“In the village, life was very challenging and difficult. I was schooling barefooted, going to the farm to work before going to school. I had no money. I could not afford body lotion after bathing so I would chew palm nut and use the extracts to cream myself. I slept in mud houses without electricity.
I started an electrical engineering course and in 1990 I completed the course and my father said he no longer had the money to contribute to my education so I had to go into business. He suggested I should go and assist my mother who had a little shop where she was squatting in front of somebody’s business. I started helping her like a petty trader selling exercise books on the streets
When I had to sell exercise books, I was crying because I felt my destiny had been destroyed. After a while I put myself back together. What really helped me to overcome that situation was one day I was praying and God’s message came to me. The word said ‘obey thy father and mother and you shall be successful’. So I took that message and I started to move. I stopped schooling and started assisting my mother.”
I tried every business. When it was the Christmas season, I would put the books aside and go to the local market and buy jewelry and shirts and take them round to people and try and sell them. I was doing each business on a seasonal basis and when the demand changed, I switched my products
Because I didn’t have money and equipment, I would go to schools and talk to them as a marketer and then when I got an order I would go to a printing press with the orders and process the orders and take my commission on that order. I started building up my clientele like this until I could afford to buy a small machine and I started printing the books myself.
…In 2006, whenever you asked someone to come into the waste management space, they would not do it because they thought that it was a filthy job and it was a low-grade job. So I thought of bringing in a dignified way of doing it.”
I first visited China and saw people using tricycles, so I bought one in a container and brought it back to Ghana and I asked people to try it. I then built an assembly plant in Ghana and started assembling the tricycles myself. I started with the tricycles because I said I needed more people to help collect the waste and if we relied on a truck and the truck breaks down then we would be in trouble”.
I went to each district and spoke to the mayors or district executives and gave them 25 tricycles and told them to try it. They didn’t want to pay for it so I gave it to them as a pilot.”
I went to the bank and asked them for money to expand my printing business. I lobbied them with my printing business for money to buy a printing press and when I got the money I went to buy tricycles and I used the tricycles to develop the business all over the districts and then Zoomlion emerged.
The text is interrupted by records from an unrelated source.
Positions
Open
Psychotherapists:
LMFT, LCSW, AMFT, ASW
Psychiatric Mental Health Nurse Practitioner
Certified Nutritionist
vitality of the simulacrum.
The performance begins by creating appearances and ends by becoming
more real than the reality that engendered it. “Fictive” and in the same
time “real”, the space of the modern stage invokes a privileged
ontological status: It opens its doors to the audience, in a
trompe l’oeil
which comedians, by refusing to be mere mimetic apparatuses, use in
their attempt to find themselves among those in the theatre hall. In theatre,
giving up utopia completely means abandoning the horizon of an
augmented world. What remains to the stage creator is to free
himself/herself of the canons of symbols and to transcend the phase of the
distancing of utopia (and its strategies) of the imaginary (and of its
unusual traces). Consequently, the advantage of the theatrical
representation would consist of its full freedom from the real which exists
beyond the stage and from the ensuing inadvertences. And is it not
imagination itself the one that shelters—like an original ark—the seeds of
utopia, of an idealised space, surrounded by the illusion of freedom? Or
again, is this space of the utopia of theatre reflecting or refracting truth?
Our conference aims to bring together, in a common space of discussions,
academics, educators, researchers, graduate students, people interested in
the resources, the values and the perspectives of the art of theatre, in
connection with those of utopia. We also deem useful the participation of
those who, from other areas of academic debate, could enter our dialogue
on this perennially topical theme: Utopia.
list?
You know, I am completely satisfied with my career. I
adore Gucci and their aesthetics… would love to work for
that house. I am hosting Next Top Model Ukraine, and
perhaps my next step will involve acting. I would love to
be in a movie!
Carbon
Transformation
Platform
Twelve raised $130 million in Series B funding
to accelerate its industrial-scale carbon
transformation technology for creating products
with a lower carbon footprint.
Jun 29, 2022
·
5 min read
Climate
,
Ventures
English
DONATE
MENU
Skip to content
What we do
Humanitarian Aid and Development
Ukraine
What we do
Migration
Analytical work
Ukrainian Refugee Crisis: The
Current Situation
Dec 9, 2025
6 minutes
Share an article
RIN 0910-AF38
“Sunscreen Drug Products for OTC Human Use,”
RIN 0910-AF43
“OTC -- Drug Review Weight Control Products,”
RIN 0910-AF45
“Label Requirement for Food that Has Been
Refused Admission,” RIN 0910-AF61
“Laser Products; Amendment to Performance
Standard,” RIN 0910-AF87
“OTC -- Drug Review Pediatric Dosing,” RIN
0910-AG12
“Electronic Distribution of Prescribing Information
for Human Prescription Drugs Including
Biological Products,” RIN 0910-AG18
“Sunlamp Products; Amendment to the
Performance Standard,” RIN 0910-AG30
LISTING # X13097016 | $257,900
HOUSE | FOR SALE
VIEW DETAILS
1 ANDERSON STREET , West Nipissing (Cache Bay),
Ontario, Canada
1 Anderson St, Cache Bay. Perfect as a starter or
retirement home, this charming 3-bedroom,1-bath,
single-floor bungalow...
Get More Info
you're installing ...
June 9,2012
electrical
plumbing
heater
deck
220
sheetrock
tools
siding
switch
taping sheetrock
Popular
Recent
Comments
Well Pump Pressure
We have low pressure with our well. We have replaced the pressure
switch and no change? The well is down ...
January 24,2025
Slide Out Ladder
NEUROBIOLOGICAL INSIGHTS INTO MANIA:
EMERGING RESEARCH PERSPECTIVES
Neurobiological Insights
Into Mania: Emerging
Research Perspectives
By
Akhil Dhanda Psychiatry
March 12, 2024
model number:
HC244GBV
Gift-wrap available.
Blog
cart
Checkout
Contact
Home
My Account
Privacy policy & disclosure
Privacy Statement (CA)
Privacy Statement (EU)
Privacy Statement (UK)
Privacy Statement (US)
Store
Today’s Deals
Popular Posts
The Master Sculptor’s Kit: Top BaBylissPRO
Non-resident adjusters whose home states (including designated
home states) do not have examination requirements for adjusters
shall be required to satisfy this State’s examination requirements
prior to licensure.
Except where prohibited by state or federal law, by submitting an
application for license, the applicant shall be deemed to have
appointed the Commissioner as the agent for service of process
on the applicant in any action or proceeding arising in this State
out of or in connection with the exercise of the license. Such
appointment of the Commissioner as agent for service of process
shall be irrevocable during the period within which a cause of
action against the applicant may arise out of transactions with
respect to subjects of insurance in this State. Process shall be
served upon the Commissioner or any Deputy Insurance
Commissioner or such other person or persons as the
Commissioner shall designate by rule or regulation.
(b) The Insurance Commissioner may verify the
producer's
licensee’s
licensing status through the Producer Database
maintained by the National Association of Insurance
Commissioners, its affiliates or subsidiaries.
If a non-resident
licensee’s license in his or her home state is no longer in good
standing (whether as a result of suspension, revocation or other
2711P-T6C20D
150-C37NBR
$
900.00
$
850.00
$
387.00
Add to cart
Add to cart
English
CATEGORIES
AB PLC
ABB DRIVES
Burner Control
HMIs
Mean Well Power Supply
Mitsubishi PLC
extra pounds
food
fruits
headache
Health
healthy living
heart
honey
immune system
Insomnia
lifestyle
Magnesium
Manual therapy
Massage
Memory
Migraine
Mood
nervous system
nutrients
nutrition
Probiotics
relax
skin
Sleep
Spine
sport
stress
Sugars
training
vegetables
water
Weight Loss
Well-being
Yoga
…One thing I did was I invested in my business. Every amount was put back into the business. I stayed with my wife and three children in a single room, built 10 companies before I built my house. I don’t limit myself to one business…Wherever there is a problem, I like finding out how to solve it. At that time, everybody was talking about how much of a problem we had with waste management so I moved to solve the problem,” – Joseph Siaw Agyepong
With a bank loan of GHC30,000 ($6,800), Zoomlion began its expansion. From starting with 1,000 tricycles, the company currently has 15,000 and 30,000 motorized and manual tricycles respectively, with a fleet of waste management trucks as well. The company also has a combined core staff of 3,000 and manages over 85,000 workers under various forms of Public Private Partnerships (PPP). Zoomlion currently has operations in Togo, Angola, Zambia and Equatorial Guinea and Liberia.